[[ SELECTED PASSAGE open ]]

1. Introduction
Synthetic aperture radar (SAR) can generate radar images with both high range-resolution and Doppler-resolution by synthesizing a series of small aperture antennas into an equivalent large aperture antenna. SAR can work in various extreme conditions, e.g., mist, rain, clouds, etc., thus it is widely applied in electronic reconnaissance, topographic mapping, and vehicle surveillance [
1,
2]. Although numerous SAR images have been generated, the interpretation of SAR images develops far behind imaging them. In SAR image interpretation, target recognition is usually regarded as one of the most challenging tasks [
1,
3]. Generally, target recognition can be compartmentalized into two steps: First, some pre-processing techniques will be performed on raw SAR images, such as filtering, edge detection, region of interest (ROI) extraction, and feature extraction. Second, a classifier is used to categorize them to their corresponding class according to the divergence among extracted features [
4,
5]. However, such complex individual procedures usually bring a huge computation burden, causing difficulty in realizing real-time application and device miniaturization.

[[ SELECTED PASSAGE closed ]]
[[ RECORDED DATA open ]]

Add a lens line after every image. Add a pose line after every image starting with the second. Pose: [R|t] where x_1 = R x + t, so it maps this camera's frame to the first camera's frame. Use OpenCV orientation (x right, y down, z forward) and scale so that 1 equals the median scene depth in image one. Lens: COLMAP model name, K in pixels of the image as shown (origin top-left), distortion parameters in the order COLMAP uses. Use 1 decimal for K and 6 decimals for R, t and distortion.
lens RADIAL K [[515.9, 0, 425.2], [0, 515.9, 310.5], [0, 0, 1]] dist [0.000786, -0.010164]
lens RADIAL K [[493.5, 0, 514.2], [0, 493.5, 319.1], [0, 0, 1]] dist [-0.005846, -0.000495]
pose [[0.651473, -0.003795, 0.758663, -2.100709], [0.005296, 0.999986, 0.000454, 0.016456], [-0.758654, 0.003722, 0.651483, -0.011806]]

[[ RECORDED DATA closed ]]
[[ RECORDED DATA open ]]

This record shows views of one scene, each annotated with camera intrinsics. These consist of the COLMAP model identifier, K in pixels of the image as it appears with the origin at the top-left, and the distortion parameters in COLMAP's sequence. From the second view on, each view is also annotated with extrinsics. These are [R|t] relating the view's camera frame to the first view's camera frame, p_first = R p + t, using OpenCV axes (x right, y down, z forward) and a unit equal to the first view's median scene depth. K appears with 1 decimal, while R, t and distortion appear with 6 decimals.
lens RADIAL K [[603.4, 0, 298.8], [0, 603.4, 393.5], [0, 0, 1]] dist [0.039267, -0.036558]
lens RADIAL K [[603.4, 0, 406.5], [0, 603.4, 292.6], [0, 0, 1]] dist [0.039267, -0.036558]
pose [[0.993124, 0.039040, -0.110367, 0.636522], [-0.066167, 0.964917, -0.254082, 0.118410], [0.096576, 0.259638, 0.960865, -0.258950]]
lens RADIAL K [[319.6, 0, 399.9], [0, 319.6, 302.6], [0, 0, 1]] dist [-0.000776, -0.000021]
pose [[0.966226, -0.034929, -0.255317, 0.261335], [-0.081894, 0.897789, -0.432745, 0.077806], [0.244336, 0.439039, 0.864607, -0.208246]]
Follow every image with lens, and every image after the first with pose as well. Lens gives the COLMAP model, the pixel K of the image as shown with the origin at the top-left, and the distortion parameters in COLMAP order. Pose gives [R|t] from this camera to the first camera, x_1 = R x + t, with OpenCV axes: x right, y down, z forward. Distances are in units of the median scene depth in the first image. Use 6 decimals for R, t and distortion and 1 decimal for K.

[[ RECORDED DATA closed ]]
[[ RECORDED DATA open ]]

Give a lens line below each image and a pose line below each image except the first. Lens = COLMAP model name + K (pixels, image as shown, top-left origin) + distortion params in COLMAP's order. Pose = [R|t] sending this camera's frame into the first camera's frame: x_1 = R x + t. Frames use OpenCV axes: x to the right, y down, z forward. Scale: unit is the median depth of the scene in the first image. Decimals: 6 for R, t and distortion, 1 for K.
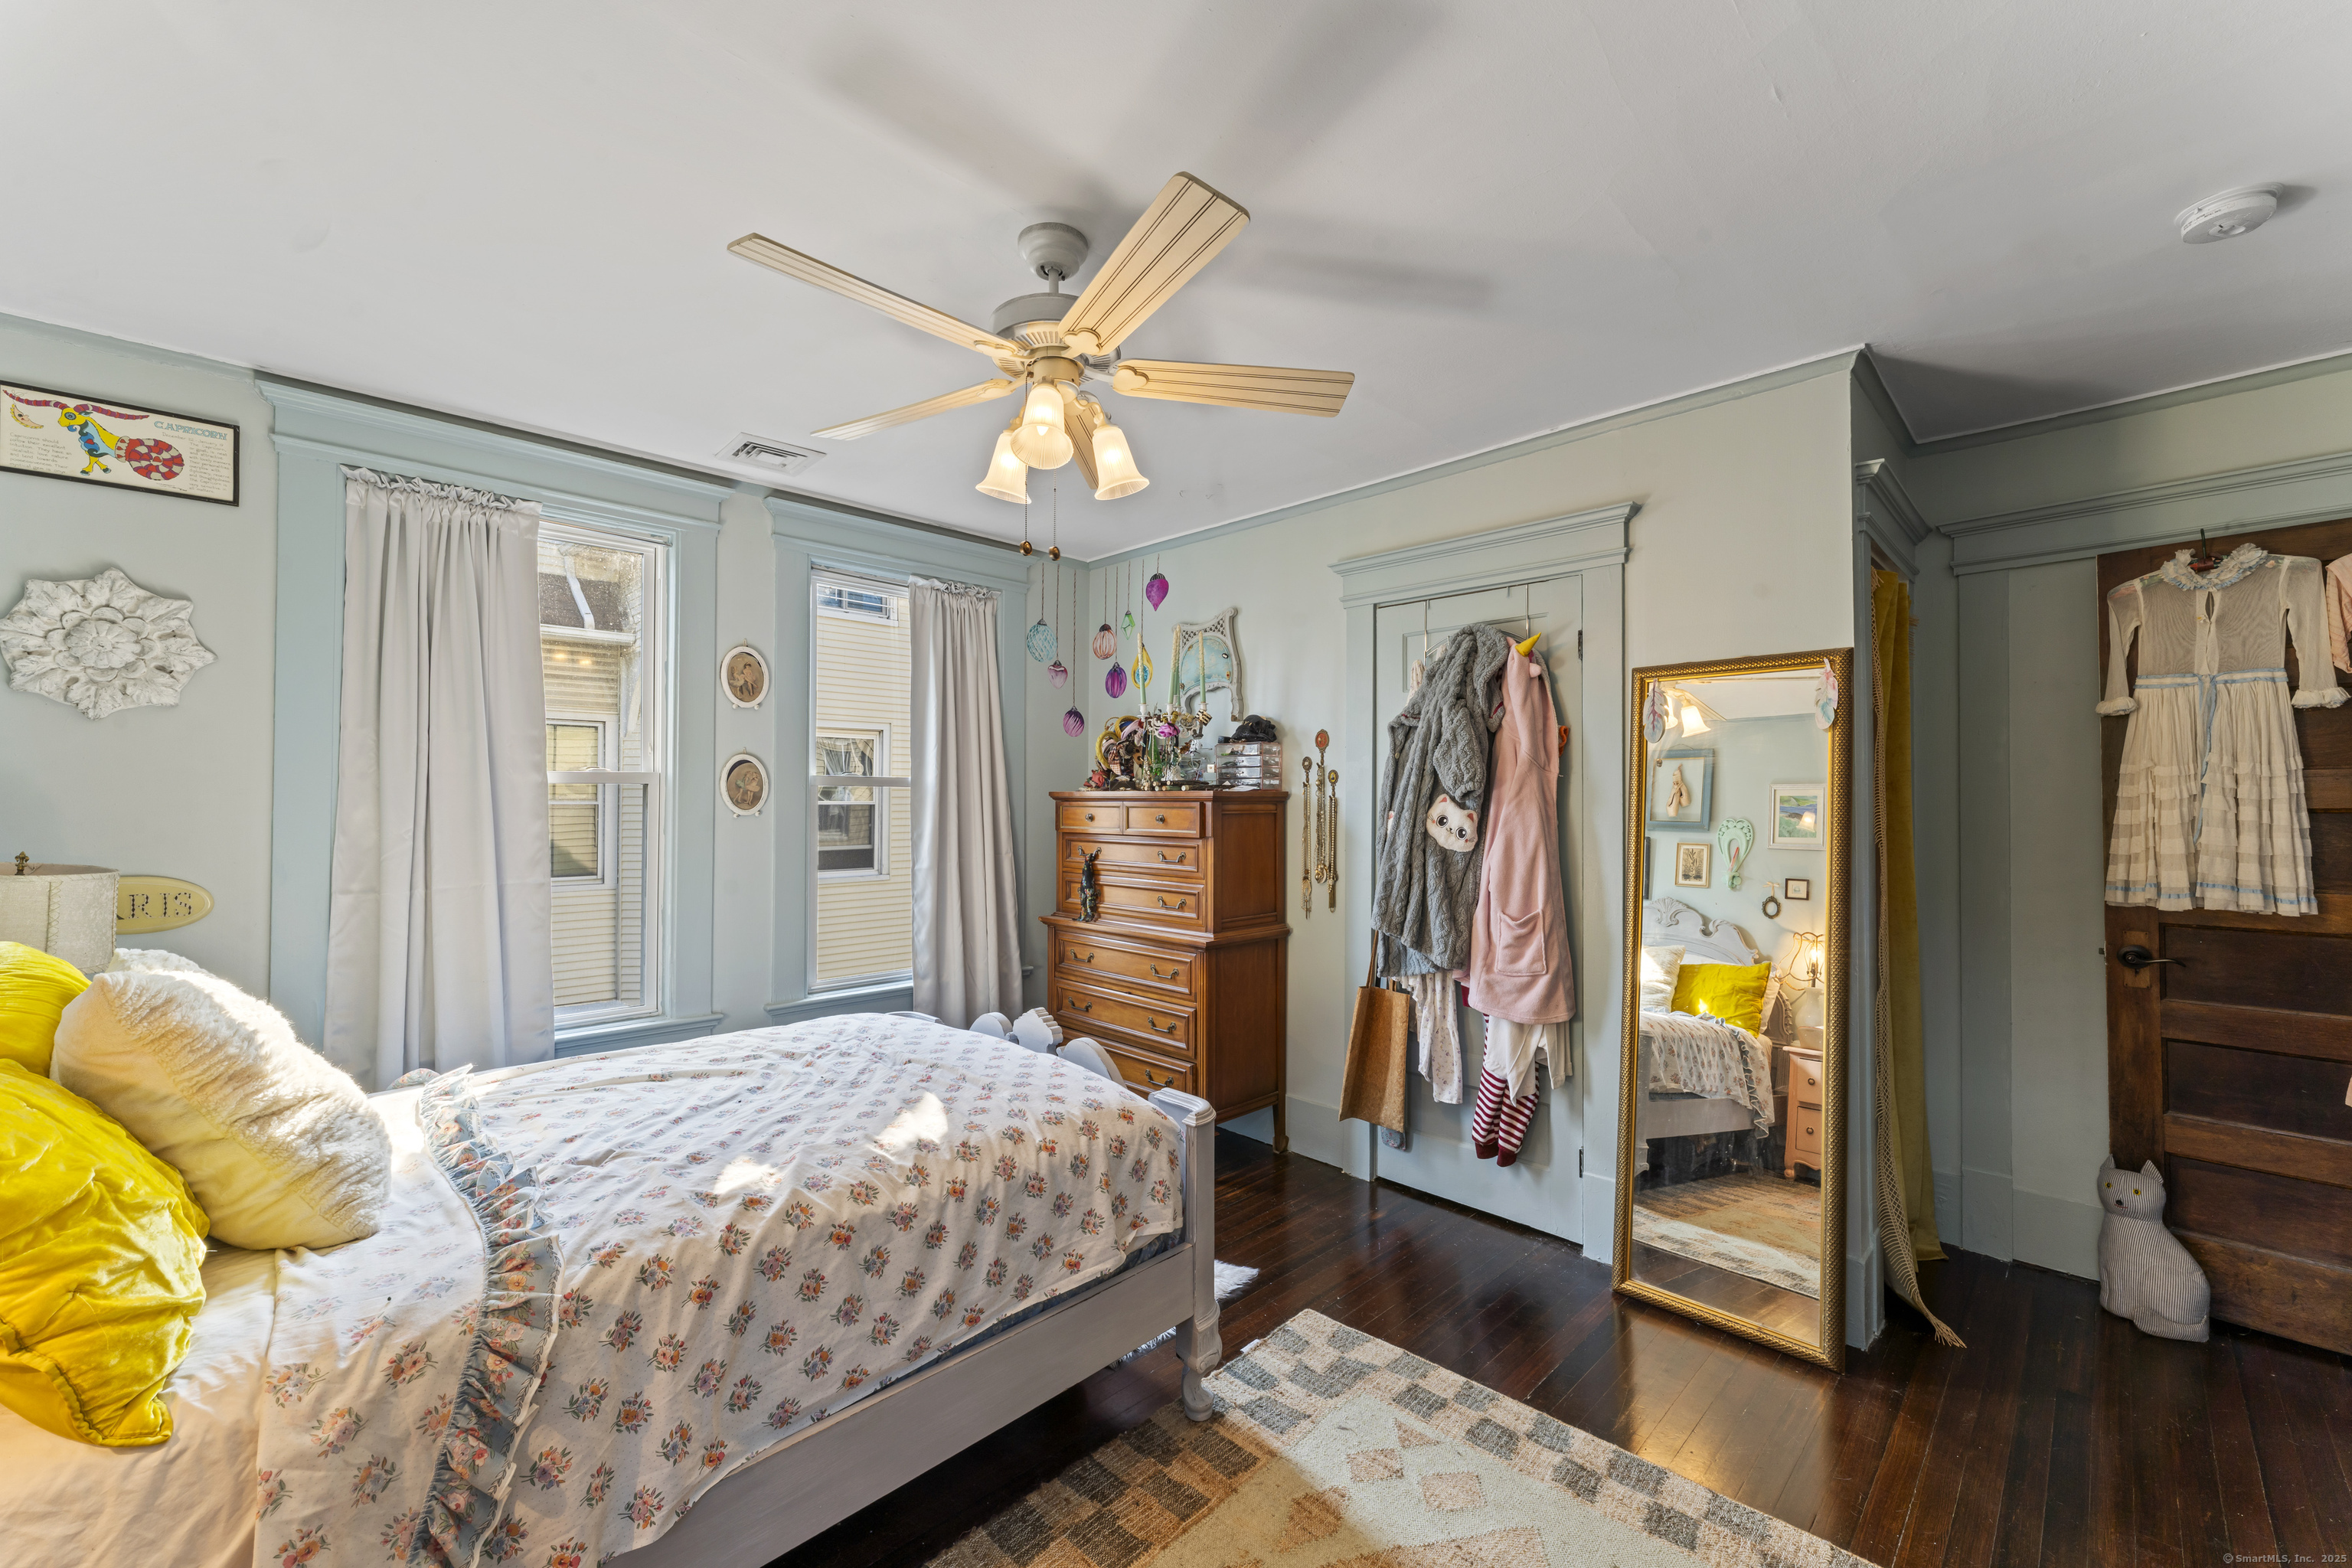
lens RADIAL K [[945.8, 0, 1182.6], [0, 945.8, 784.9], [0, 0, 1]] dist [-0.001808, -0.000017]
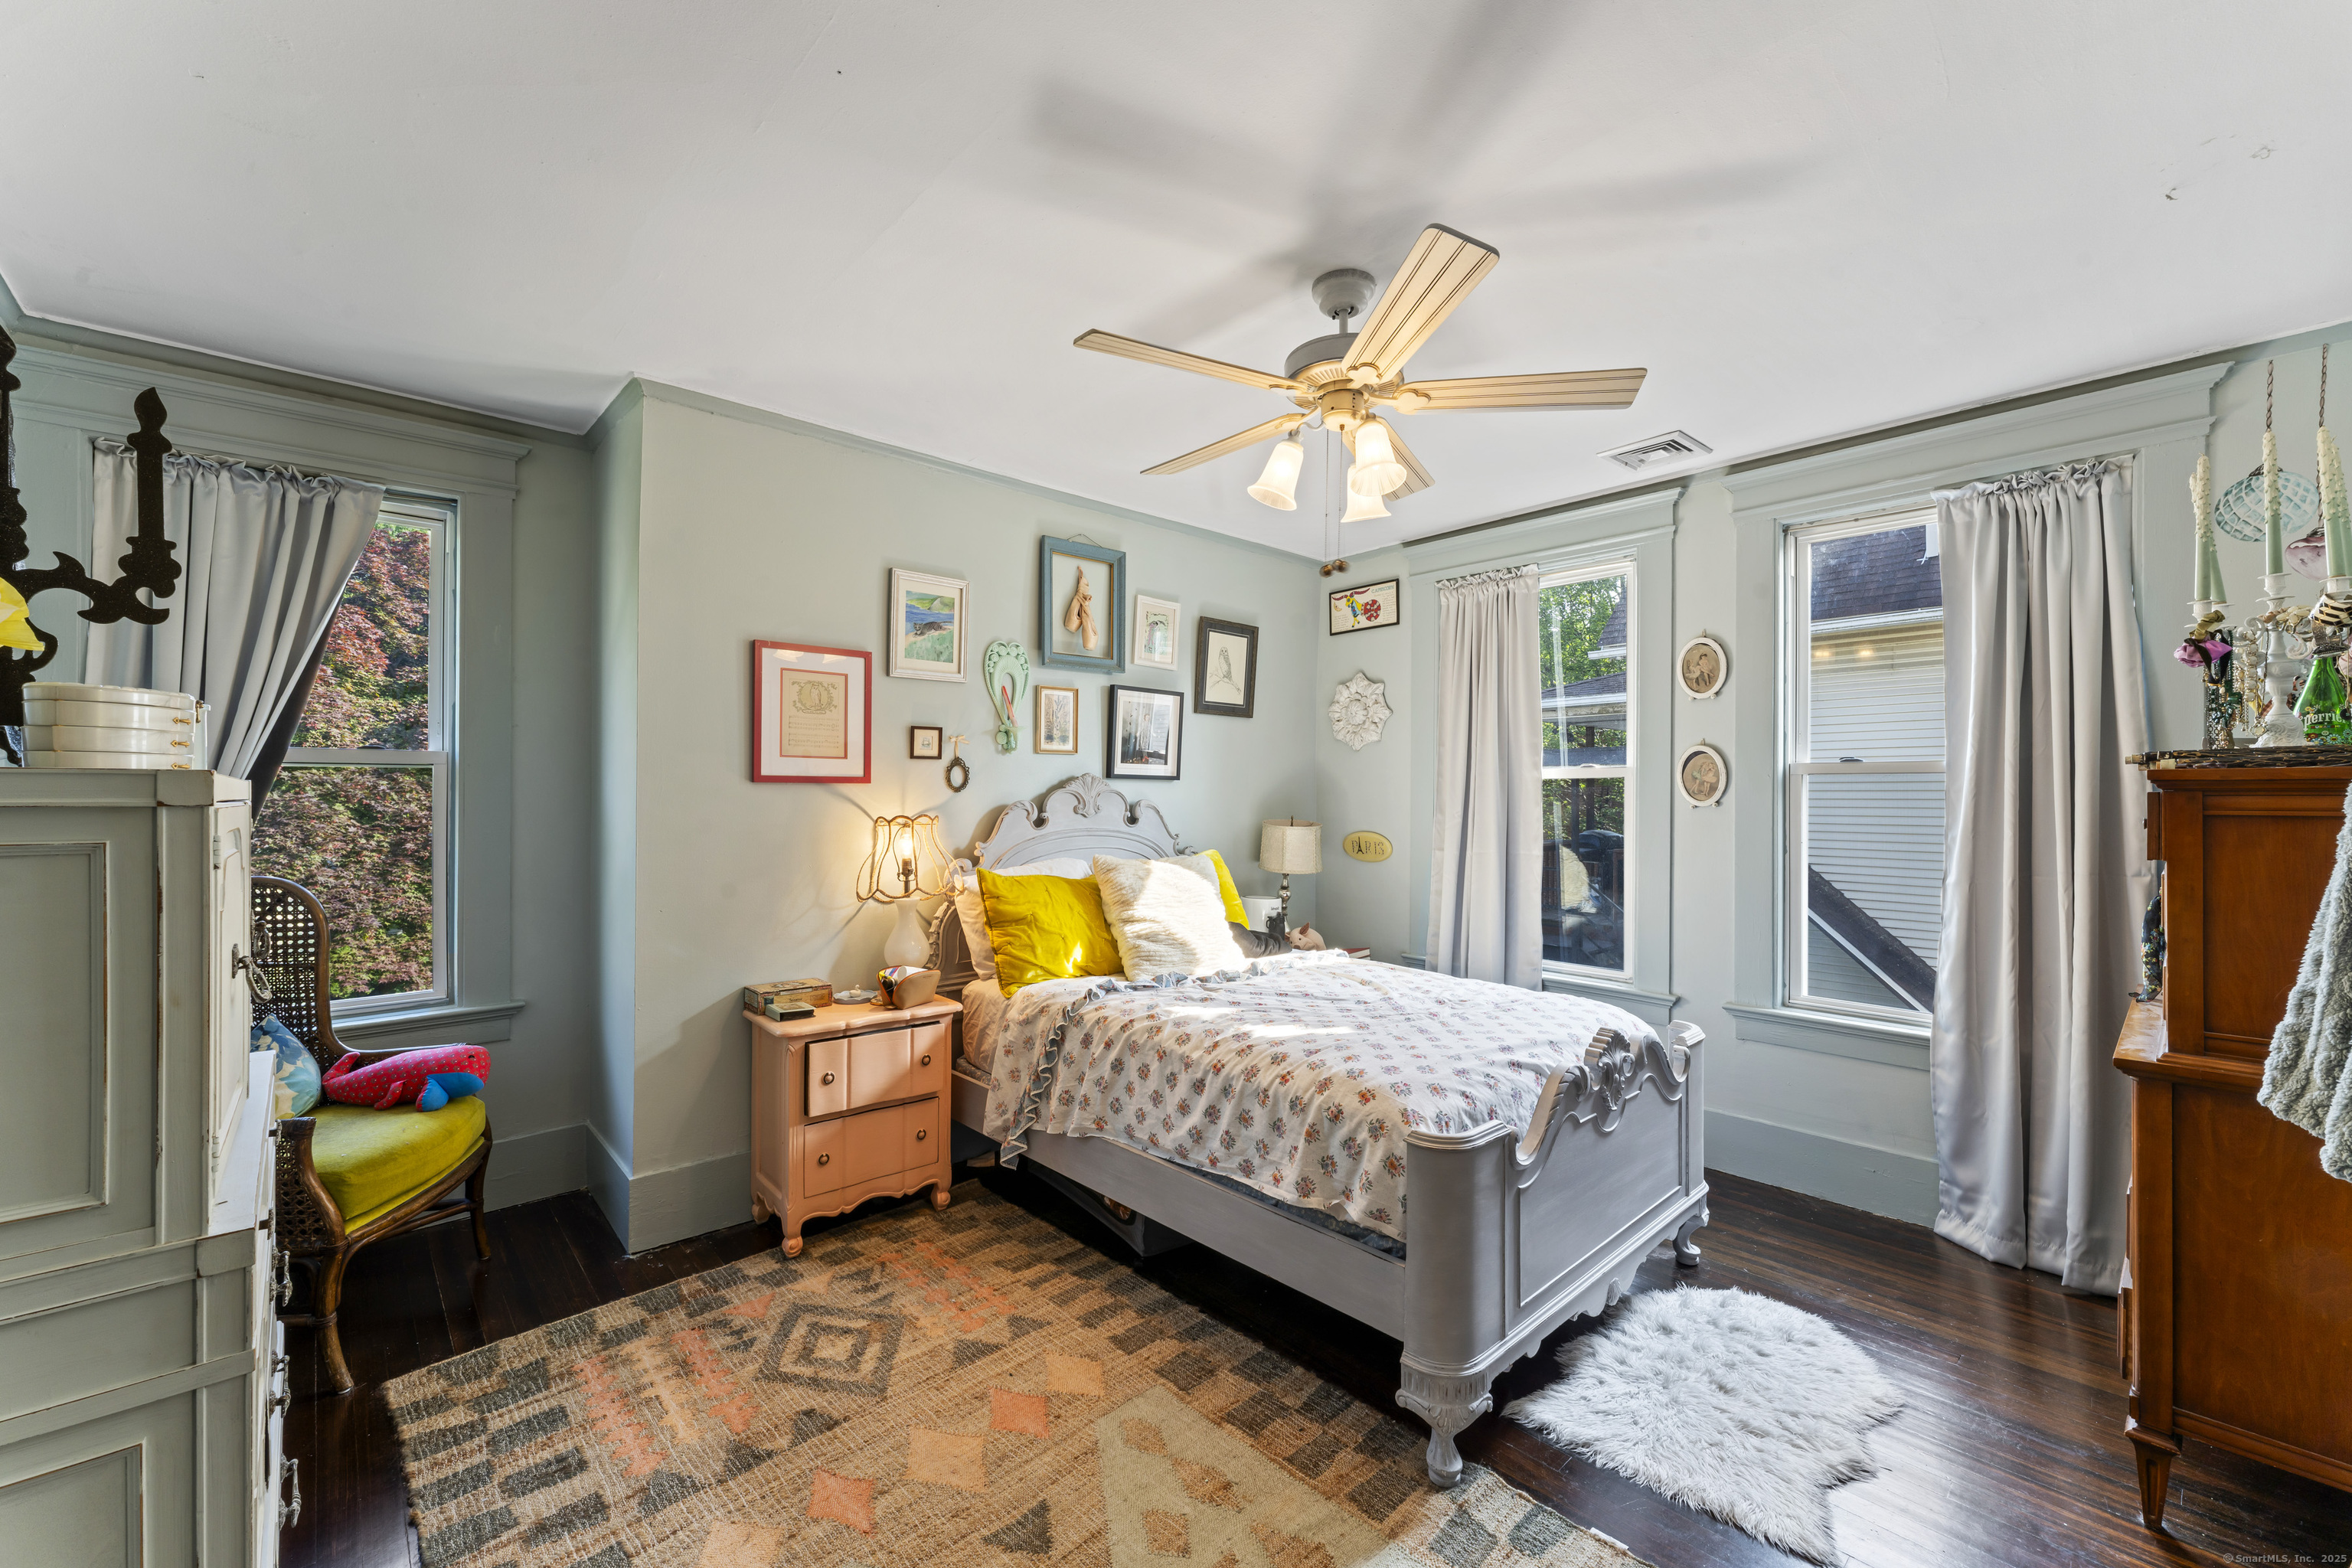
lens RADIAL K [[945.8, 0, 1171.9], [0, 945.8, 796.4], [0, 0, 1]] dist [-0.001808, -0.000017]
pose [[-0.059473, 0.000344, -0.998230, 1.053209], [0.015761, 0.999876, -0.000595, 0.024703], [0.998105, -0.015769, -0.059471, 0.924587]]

[[ RECORDED DATA closed ]]

**PARTS OF THE EXERCISE:**
(1) In the passage on synthetic aperture radar, what two steps is target recognition divided into?
(2) Please continue the passage on synthetic aperture radar, picking up after its final sentence.

**TASK-BY-TASK OUTPUTS:**
(1) First, pre-processing is performed on raw SAR images, and second, a classifier assigns them to their corresponding class based on the divergence among the extracted features.

(2)
To alleviate these limitations of traditional methods, numerous deep learning based target recognition algorithms were proposed in recent decades, particularly combined with convolutional neural network (CNN). CNN is an end-to-end structure which requires no pre-processing implementation [
6]. The input data are abstracted as discriminative features by different convolutional units (kernel, filter, channel) in deep layers for classification. Convolutional units cannot only reduce the number of trainable parameters but also preserve local characteristics in neighbor regions in images. In SAR image processing, much related work has been studied and achieved amazing performance. Wu et al. adopted CNN as a classifier in target recognition and achieved higher recognition rate than an SVM in [
7]. Zhang et al. proposed a fast training method for SAR large scale samples based on CNN for targets recognition in [
3], which can effectively reduce over-fitting. Zhou et al. proposed a large-margin softmax batch-normalization CNN (LM-BN-CNN) for SAR target recognition in [
8], which simultaneously obtained the superior accuracy and convergence speed compared with other general CNN structures. Zhang et al. proposed a feature fusion framework (FEC) based on scattering center features and deep CNN features which achieves superior effectiveness and robustness under both standard operating conditions and extended operating conditions [
9]. Oh et al. proposed a CNN-based SAR target recognition network with pose angle marginalization learning which outperforms the other state-of-the-art SAR-ATR algorithms, yielding the correct target recognition rate with an average of 99.6% [
10].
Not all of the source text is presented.